As a reward for his efforts, Farooqi was hired on permanently as program analyst. Recently, he added the title of contract administrator to his résumé.

TIMs project details

Ontario’s transit authorities faced supply chain problems buying replacement parts to keep buses on the road. Delivery was often unreliable, lead times were long, and prices fluctuated wildly.

For the initial steps of the project, eight different transit authorities were picked to participate: Brampton Transit, Oakville Transit, Burlington Transit, Hamilton Street Railway, Grand River Transit in Waterloo Region, London Transit Commission, York Region Transit and Go Bus. By pooling their buying power, they hoped to get better parts pricing.

The data supplied by those agencies offered Farooqi some surprises.

“We looked at 10,000 different SKUs. We looked at the prices of parts. On average, there was a 36.2 percent price variance in parts bought from the same supplier network. We discovered that for a fleet that’s 70 percent the same—the same vehicle and the same vehicle configurations—less than seven percent of the parts were matching.”

Metrolinx then took a number of steps.

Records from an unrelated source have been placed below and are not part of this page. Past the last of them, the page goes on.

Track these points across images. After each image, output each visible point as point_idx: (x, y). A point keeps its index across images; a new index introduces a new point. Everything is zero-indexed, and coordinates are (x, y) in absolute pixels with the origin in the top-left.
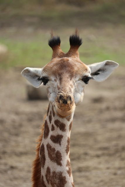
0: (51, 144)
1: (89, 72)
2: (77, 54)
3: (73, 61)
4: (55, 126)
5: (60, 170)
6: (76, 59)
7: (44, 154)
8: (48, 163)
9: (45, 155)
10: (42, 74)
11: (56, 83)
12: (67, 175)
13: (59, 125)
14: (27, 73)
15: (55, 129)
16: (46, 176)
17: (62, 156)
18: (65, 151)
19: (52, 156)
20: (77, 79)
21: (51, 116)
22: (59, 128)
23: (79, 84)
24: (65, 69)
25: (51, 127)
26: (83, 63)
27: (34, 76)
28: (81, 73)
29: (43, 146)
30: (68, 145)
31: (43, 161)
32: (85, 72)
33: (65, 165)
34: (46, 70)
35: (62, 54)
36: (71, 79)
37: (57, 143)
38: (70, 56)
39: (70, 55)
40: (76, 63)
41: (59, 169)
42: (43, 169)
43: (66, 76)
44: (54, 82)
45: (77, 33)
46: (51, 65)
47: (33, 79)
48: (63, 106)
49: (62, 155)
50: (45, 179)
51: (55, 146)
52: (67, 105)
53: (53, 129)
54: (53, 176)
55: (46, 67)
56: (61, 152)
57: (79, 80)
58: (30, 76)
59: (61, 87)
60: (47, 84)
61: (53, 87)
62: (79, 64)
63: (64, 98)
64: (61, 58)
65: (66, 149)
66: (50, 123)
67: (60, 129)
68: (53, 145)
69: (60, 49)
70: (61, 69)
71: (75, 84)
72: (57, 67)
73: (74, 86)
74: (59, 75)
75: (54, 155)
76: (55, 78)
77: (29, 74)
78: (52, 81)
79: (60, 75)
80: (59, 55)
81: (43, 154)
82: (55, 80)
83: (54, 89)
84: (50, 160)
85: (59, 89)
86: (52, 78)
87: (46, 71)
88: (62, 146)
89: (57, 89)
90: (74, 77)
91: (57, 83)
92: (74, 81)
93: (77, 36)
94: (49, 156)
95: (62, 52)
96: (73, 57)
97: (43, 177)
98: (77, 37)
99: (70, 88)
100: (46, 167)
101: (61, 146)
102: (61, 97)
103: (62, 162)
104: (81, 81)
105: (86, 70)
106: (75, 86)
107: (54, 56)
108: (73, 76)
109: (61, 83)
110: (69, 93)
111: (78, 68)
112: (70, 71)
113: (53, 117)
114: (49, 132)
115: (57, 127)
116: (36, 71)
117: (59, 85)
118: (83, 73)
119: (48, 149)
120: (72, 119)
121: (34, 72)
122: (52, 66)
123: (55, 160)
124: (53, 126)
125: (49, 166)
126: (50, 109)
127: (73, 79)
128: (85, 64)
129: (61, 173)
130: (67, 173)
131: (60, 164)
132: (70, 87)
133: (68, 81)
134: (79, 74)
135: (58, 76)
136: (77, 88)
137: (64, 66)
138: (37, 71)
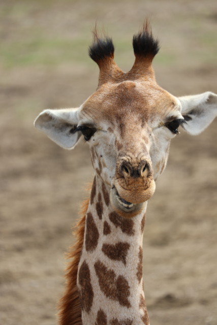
0: (104, 263)
1: (179, 109)
2: (150, 73)
3: (144, 87)
4: (111, 224)
5: (127, 317)
6: (149, 83)
7: (89, 283)
8: (100, 301)
9: (91, 285)
10: (81, 118)
11: (113, 135)
13: (120, 223)
14: (47, 121)
15: (112, 231)
17: (129, 287)
18: (136, 276)
19: (108, 287)
20: (156, 124)
21: (102, 204)
22: (121, 228)
23: (160, 134)
24: (130, 105)
25: (102, 227)
26: (165, 91)
27: (61, 126)
28: (163, 111)
29: (85, 267)
30: (141, 262)
31: (88, 299)
32: (170, 108)
33: (138, 306)
34: (89, 108)
35: (119, 74)
36: (143, 126)
37: (119, 260)
38: (138, 78)
39: (137, 75)
40: (152, 92)
41: (126, 314)
42: (89, 314)
43: (132, 119)
44: (108, 134)
45: (146, 28)
46: (100, 98)
47: (61, 133)
48: (132, 183)
49: (129, 285)
51: (114, 266)
52: (141, 180)
53: (107, 231)
55: (89, 103)
56: (127, 279)
57: (159, 127)
58: (54, 128)
59: (124, 143)
60: (92, 138)
61: (107, 145)
62: (158, 92)
63: (133, 165)
64: (118, 83)
65: (137, 271)
66: (100, 218)
67: (124, 231)
68: (110, 264)
69: (114, 64)
70: (122, 106)
71: (153, 135)
72: (113, 102)
73: (149, 140)
74: (117, 118)
75: (114, 285)
76: (110, 126)
77: (51, 122)
78: (103, 131)
79: (119, 118)
80: (113, 76)
81: (86, 284)
82: (110, 130)
83: (110, 149)
84: (104, 297)
85: (120, 147)
86: (104, 125)
87: (89, 111)
88: (129, 265)
89: (115, 148)
90: (149, 121)
91: (115, 135)
92: (150, 129)
93: (147, 34)
94: (102, 288)
95: (120, 70)
96: (143, 78)
98: (147, 37)
99: (142, 144)
100: (95, 310)
101: (127, 265)
103: (129, 298)
104: (163, 127)
105: (173, 104)
106: (153, 140)
107: (103, 79)
108: (147, 120)
109: (122, 135)
110: (142, 154)
111: (156, 101)
112: (139, 109)
113: (104, 205)
114: (98, 238)
115: (116, 227)
116: (64, 114)
117: (118, 138)
118: (167, 112)
119: (98, 274)
121: (62, 117)
122: (101, 101)
123: (116, 295)
124: (106, 224)
125: (103, 308)
126: (99, 190)
127: (147, 125)
128: (168, 91)
129: (129, 323)
130: (142, 322)
131: (125, 303)
132: (143, 141)
133: (138, 130)
134: (159, 113)
135: (115, 119)
136: (157, 143)
137: (127, 98)
138: (68, 115)
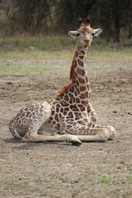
0: (79, 59)
1: (94, 32)
4: (81, 52)
6: (89, 27)
8: (78, 66)
9: (77, 63)
11: (83, 35)
12: (85, 71)
15: (81, 54)
16: (77, 71)
17: (83, 64)
18: (85, 62)
19: (80, 63)
20: (90, 34)
22: (83, 53)
25: (79, 53)
29: (76, 60)
30: (86, 59)
35: (84, 25)
37: (82, 59)
41: (83, 68)
43: (86, 33)
50: (77, 72)
54: (80, 71)
60: (79, 36)
64: (84, 27)
66: (79, 51)
70: (85, 31)
71: (90, 36)
72: (83, 30)
79: (84, 33)
85: (84, 37)
86: (81, 34)
87: (79, 31)
88: (84, 60)
97: (76, 71)
100: (77, 68)
102: (86, 40)
109: (85, 35)
110: (88, 39)
111: (91, 30)
112: (88, 31)
113: (80, 49)
114: (78, 55)
118: (92, 32)
119: (78, 61)
120: (87, 50)
122: (81, 30)
123: (81, 65)
126: (79, 46)
129: (83, 70)
131: (83, 66)
132: (88, 37)
133: (87, 35)
137: (85, 29)
138: (74, 33)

It developed a common parts naming scheme, conducted a survey about potential cost-savings, and performed a cost-benefit analysis examining three business models: doing business as usual, handing over materials management to an outside party, and turning over both materials management and consignment to an outside party.

According to Farooqi, the third option promised returns on investment in a magnitude of 40 to 50 percent with no up-front capital from Metrolinx.

An RFP was created to search for third parties who would be willing to take over the management of the bus parts procurement and supply chain.

Neopart LLC won the contract to source parts, warehouse them in a centralized DC and distribute them to the transit agencies.

The project has just started rolling out. The first transit agency to go live was Oakville Transit in February. Hamilton was the second, London the third. After that come GO and Grand River. The others follow in May this year.

“In Oakville, after they did their data cleansing and data analysis, they were looking at savings in the range of over 10 percent,” said Farooqi.

One key decision in ensuring an on-time roll out and promised cost savings was deciding that a real-time IT system wasn’t needed.

“We started talking to other jurisdictions, the biggest cost and hindrance was integration into an IT system. So we asked what do we really need to give? We boiled it down to a static, end-of-day batch transfer through an FTP server. At the end of the day, they’re told ‘these are all the parts that were issued off the counter and these are all the POs we’ll need for the next day.’ Those get FTP’ed back and forth. As a result you don’t need a real time interface.

“Neopart gets a material master of all of the transit systems with the minimums and maximums, so they track that. When the FTP comes in they import it into Crystal Reports and they just plug it in and say these parts are getting close to minimums so we should order more stock and these have hit minimums so let’s issue these, put them on a pallet and get them out tomorrow morning.”

Running parallel to TIMS was the TIMS Benchmarking Initiative. It measured KPIs like perfect order, on-time deliveries and carbon footprint reduction.

“We used to get 11,000 deliveries a year. Now it’s 3,000. Instead of eight or nine shipments every quarter from one supplier, we might just have two a year.”